If you're reviewing the newest versions of the top-of-the-line spreadsheets, you'll find that the only differences are in the more esoteric features. The intense competition ensures that all the major players have all the major features, especially right now when everyone has a fresh new version out.
Nevertheless, there are some basic differences in how each program provides the basic functions. For example, consider file linking. Lotus 1-2-3 Release 3.1 Plus ($595--for advanced hardware) and SuperCalc 5 are true 3-D spreadsheets. If a standard spreadsheet can be thought of as a sheet of columnar paper with rows and columns, a 3-D spreadsheet is a pad of such pages. You can refer back and forth among the pages, adding up and down the pad and combining data from anywhere in the pad. All the pages are physically in a single file, and you can also link to external files.
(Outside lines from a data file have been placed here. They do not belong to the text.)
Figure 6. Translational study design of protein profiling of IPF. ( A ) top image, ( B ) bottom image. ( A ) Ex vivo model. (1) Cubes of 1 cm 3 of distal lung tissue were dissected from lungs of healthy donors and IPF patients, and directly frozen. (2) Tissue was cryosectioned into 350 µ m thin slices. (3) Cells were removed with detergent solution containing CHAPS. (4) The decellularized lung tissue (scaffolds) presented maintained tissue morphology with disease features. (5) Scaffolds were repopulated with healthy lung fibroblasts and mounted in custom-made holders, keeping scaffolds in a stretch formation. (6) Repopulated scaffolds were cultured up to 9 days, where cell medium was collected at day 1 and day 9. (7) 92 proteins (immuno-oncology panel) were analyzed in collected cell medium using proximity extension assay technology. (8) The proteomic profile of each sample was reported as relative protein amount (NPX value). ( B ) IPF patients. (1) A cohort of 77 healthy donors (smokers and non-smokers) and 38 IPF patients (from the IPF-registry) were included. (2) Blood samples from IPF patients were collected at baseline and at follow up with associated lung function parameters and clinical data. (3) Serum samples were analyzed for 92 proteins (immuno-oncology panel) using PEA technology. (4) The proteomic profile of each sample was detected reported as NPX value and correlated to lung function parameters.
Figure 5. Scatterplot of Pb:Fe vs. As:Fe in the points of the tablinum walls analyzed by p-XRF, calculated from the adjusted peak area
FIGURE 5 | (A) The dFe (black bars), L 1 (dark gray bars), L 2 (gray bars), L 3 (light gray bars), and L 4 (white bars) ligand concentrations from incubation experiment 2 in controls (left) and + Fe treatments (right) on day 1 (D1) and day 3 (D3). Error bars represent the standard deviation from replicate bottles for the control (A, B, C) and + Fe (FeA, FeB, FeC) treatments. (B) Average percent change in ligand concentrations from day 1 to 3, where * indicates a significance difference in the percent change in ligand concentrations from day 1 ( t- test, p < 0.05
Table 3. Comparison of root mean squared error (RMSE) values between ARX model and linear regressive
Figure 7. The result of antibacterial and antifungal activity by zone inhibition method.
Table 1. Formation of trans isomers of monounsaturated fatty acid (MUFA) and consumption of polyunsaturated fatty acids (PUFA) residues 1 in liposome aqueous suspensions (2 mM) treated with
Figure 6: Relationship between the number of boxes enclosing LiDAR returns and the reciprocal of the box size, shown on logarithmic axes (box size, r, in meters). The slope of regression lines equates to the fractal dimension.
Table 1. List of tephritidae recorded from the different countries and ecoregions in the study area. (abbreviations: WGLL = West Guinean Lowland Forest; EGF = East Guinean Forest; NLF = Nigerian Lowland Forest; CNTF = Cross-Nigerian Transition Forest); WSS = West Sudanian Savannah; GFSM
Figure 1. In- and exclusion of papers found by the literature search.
1-2-3 Release 2.3, on the other hand, lets you create hot links to other work sheet files. When you read in the first file, the program pulls in the linked data from the other work sheet file. Excel has similar hot links, but it can also use the Windows data-exchange functions to work with database or word processing data. It can also display many spreadsheet files simultaneously. Quattro Pro also displays multiple sheets, but it isn't a Windows program. (The Windows version will be out soon.)
All spreadsheets now offer font control, boxes, lines, shades, and similar basic graphic control over output. Lotus 1-2-3 accomplishes this with a built-in add-in program called WYSIWYG. When you're ready to add the visual touches to the sheet, you invoke WYSIWYG. (It's also possible to run the program all the time in WYSIWYG mode.)
Excel and 1-2-3 for Windows use their Windows abilities to provide fonts; the fonts that are available to any Windows program also are available to the spreadsheet. The rest of the publishing features are roughly similar to those of 1-2-3 Release 2.3.
Quattro Pro offers the normal spreadsheet publishing abilities, but it goes far beyond them with the help of a full graphics presentation package. You can create graphs and annotate them in great detail. It goes so far as to let you create a full slide show without ever leaving your spreadsheet.
Add-ins are separate programs, usually from third-party developers, that attach themselves to the spreadsheets and essentially become part of it.
Add-ins extend the capabilities of your program. There are a few add-ins for Excel, but most are for 1-2-3 Release 2.x. (The toolkit needed to develop add-ins for Release 3.1 was only recently released. Release 3 add-ins will become available soon.)
Perhaps the most familiar add-in is one of the original ones. Sideways, which allows you to print your spreadsheet sideways across several pages. Others add database functions (@Base, Silverado), provide forms publishing (Forms-to-Go), add spelling checking (Spellin!), display more information on screen (SeeMore), and so on. Some functions originally provided by add-ins have been incorporated into recent versions of 1-2-3.
If you want access to these special functions, you probably want 1-2-3 Release 2.3.
Making the Decision
There's much to consider when choosing a spreadsheet. Hardware limitations and whether you use Windows help define your options. Even if you use a 386 or 486, you may want to avoid the more complex programs if you're not planning to be a heavy user. Many companies still use 1-2-3 Release 2.3 or Release 2 as their standard.
These programs, like word processors, have their own personalities. If you can, try them out for a time on a friend's PC or in a store. Some programs will feel comfortable to you while others will seem unnatural. Since they all offer more than enough features to satisfy most users, the program that's comfortable will probably be the best.